*WHAT IS ASKED:*
Reproduce the lines below as a numbered list, with blank lines and the pictures omitted.

━━━━━━

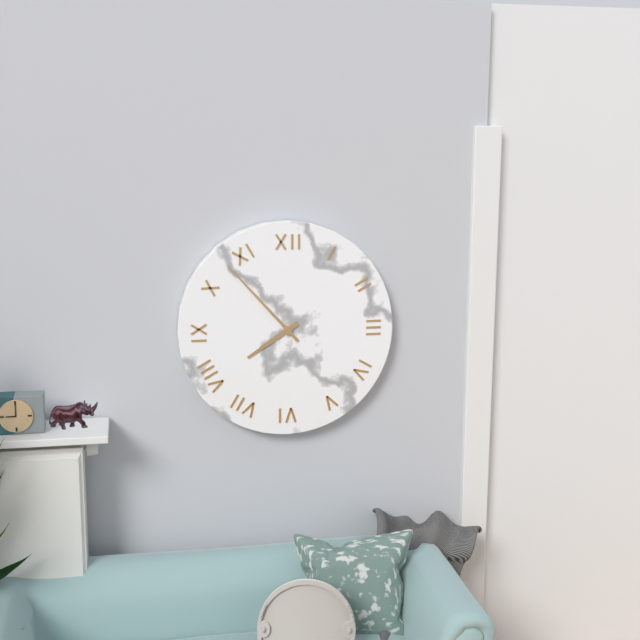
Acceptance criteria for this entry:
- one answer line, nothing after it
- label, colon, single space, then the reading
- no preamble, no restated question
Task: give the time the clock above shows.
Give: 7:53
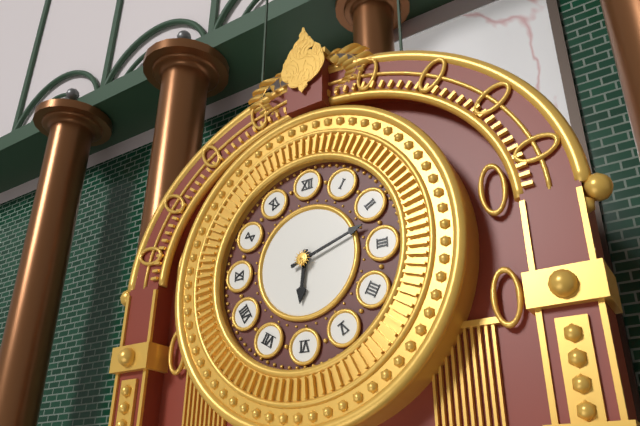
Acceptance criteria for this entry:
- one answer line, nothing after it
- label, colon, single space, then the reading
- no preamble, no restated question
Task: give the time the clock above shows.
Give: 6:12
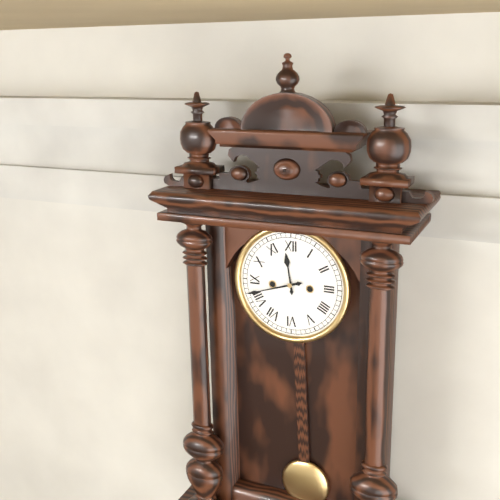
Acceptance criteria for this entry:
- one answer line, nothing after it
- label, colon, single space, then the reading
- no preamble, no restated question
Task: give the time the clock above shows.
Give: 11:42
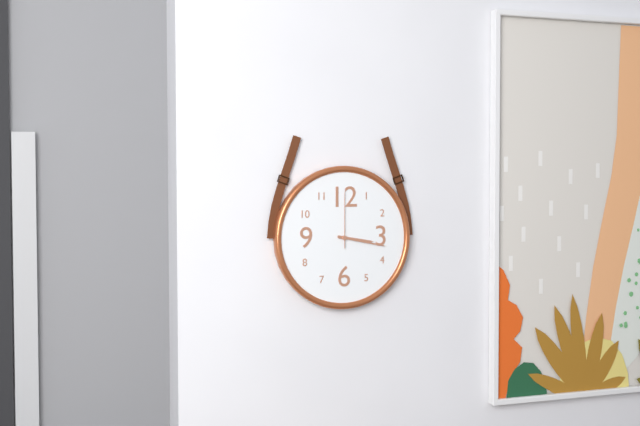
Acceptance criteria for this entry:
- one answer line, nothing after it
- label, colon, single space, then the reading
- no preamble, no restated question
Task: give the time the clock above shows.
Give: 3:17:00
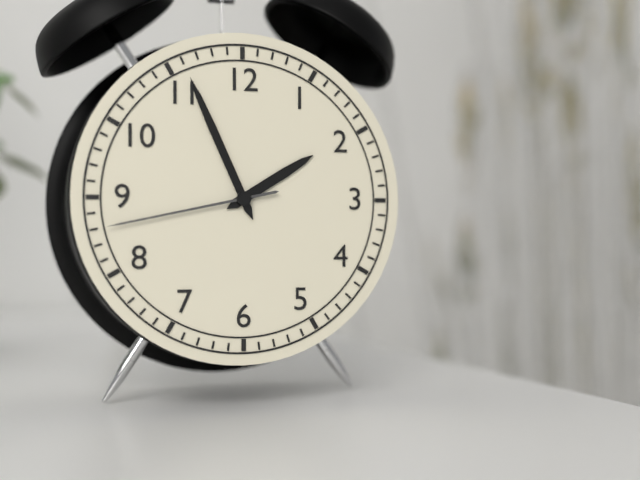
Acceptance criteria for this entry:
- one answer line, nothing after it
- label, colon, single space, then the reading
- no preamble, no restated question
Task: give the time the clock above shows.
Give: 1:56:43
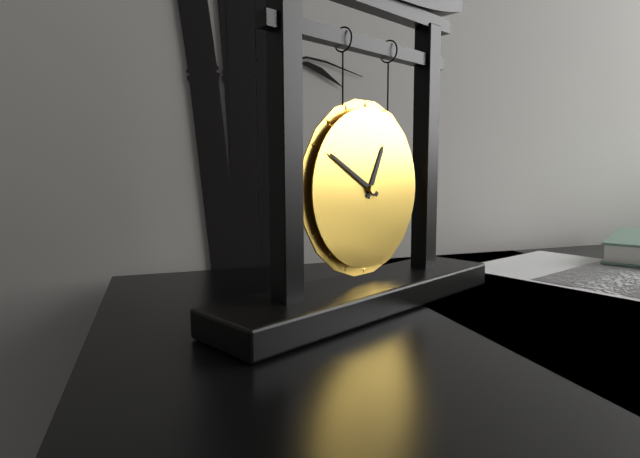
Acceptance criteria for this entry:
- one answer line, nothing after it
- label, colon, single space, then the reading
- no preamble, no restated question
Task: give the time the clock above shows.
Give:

━━━━━━

*SOLVED PROBLEM:*
1. Acceptance criteria for this entry:
2. - one answer line, nothing after it
3. - label, colon, single space, then the reading
4. - no preamble, no restated question
5. Task: give the time the clock above shows.
6. Give: 7:53
7. Acceptance criteria for this entry:
8. - one answer line, nothing after it
9. - label, colon, single space, then the reading
10. - no preamble, no restated question
11. Task: give the time the clock above shows.
12. Give: 6:12
13. Acceptance criteria for this entry:
14. - one answer line, nothing after it
15. - label, colon, single space, then the reading
16. - no preamble, no restated question
17. Task: give the time the clock above shows.
18. Give: 11:42
19. Acceptance criteria for this entry:
20. - one answer line, nothing after it
21. - label, colon, single space, then the reading
22. - no preamble, no restated question
23. Task: give the time the clock above shows.
24. Give: 3:17:00
25. Acceptance criteria for this entry:
26. - one answer line, nothing after it
27. - label, colon, single space, then the reading
28. - no preamble, no restated question
29. Task: give the time the clock above shows.
30. Give: 1:56:43
31. Acceptance criteria for this entry:
32. - one answer line, nothing after it
33. - label, colon, single space, then the reading
34. - no preamble, no restated question
35. Task: give the time the clock above shows.
36. Give:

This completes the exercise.